Learning from Latin America – Report on FOROMIC 2010

By Samit Ghosh , MD – Ujjivan Financial Services

FOROMIC 2010 – One of the largest global MFI summits was held in Uruguay this year. It had over 1300 delegates from 43 countries. For the first time, delegates from Asia – India and China – were invited for the conference. Mr Samit Ghosh – Managing Director of Ujjivan Financial Services represented India at the Summit. Given below are Mr Ghosh’s views post visit to the summit

I was privileged to attend FOROMIC 2010 (Inter American Forum on Microenterprise), the premier summit of microfinance at the invitation of Inter American Development Bank (IDB) held at Montevideo October 6-8, 2010. Latin America has a long history and a highly evolved microfinance industry. This was the first time delegates were invited from Asia: China and India. The learning from this exposure and interaction was very valuable:

  • This was the 13th annual Inter-American forum of all the stake holders of microfinance in Latin America attended by over 1300 delegates from over 43 countries. This summit is organized by the Inter American Development Bank and held by rotation by different countries, whose governments vie to host the Summit! The President of Uruguay, Minister of Finance and a host of central bankers attended the Summit. To me the spirit of collaboration among the government, regulators, bankers and the microfinance industry in pursuit of financial inclusion was a revelation.
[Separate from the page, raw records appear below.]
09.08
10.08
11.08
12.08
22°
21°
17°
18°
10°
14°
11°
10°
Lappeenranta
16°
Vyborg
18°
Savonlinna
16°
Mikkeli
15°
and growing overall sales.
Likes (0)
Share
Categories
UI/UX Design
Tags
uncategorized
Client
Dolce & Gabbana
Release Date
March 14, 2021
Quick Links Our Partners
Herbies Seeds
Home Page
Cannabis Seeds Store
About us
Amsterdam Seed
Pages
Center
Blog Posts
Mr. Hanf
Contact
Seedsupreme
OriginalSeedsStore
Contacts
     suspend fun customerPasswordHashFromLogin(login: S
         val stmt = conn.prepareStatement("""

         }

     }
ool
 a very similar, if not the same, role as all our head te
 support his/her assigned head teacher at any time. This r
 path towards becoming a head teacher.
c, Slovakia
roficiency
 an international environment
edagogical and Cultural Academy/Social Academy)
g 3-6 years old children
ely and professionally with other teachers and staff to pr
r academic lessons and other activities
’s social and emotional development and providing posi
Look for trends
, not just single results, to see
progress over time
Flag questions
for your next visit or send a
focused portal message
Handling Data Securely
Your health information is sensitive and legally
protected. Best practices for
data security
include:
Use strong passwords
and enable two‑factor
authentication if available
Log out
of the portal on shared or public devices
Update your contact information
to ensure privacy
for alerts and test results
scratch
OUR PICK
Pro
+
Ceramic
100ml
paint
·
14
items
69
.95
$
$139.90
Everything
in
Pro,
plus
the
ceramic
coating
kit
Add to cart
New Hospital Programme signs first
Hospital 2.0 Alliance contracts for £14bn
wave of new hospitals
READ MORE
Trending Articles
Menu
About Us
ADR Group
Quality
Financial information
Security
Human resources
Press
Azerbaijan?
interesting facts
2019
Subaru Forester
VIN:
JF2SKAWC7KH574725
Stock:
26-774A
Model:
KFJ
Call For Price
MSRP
In India despite all four stakeholders having the same objective, we seem to be constantly at the opposite ends of the table engaged in counter-productive contradictions. Perhaps development financial institutions like SIDBI and NABARD can play the role like IBD to bring all the stake holders of microfinance in India together.
  • Latin American microfinance is on a different plane. The MFIs have transformed from their origins as NGOs to For Profit Organizations and finally are in the third stage when they are fast converting to banks to provide full range of financial services to effectively work towards financial inclusion. RBI could study the evolutionary process in these countries to provide guidelines for the newly proposed banks for financial inclusion.

    Latin America Samit Ghosh

    Hans Dellien, Women’s World Banking and Samit Ghosh, Ujjivan at a TV interview at FORMIC 2010

  • The Central Bank of Brazil also tried the Banking Correspondent model and the Simplified Account (their version of no frill account) for financial inclusion. Argentina has also launched their version of the ‘Simplified Account’.  The Central Bank of Mexico also has produced a 300 page report on financial inclusion. There has been serious setback to financial inclusion in Columbia which introduced interest ceilings.
  • In Latin America financial inclusion through microfinance has been successful in the smaller countries like Bolivia and Peru but not so successful in larger countries like Brazil and Mexico. They are very keen to know how in India with the huge poor population, MFIs are growing rapidly to serve the market and also learn about microfinance initiatives in China.
  • Latin America has had a number of MFI failures and a detailed study has been done on this and was discussed at length. One of the major reasons was: uncontrolled growth. This certainly has a serious lesson for us. The report in English will be available in a month and it will be well worth studying by the microfinance industry in India.
  • Issues of interest rates, interest rate ceiling, Government interventions, over extension of credit, excessive competition and controversial IPO are areas of common interest both in Latin America and India.
  • Finally, the highly regarded report, Global Microscope on the Microfinance Business Environment was released on October 8th, 2010.  This report ranks countries based on three parameters: Regulatory Framework, Investment climate & Institutional Development. This year, for the first time it covered countries across the world. India is in the top ten and ranks #8. Not so surprisingly we rank second in Asia after Pakistan # 5 but strangely Bangladesh ranks # 33. The report is a must read for all stakeholders of microfinance and can be downloaded here. The report is sponsored by: IFC, Inter-American Development Bank and Andean Development Corporation.

We have a lot to learn from each other and we need to promote exchanges between the microfinance industry in India and Latin America through conferences like FOROMIC in Latin America and Access Microfinance Summit in India and exchange visits by MFIs through the offices of MFIN & Sa-Dhan.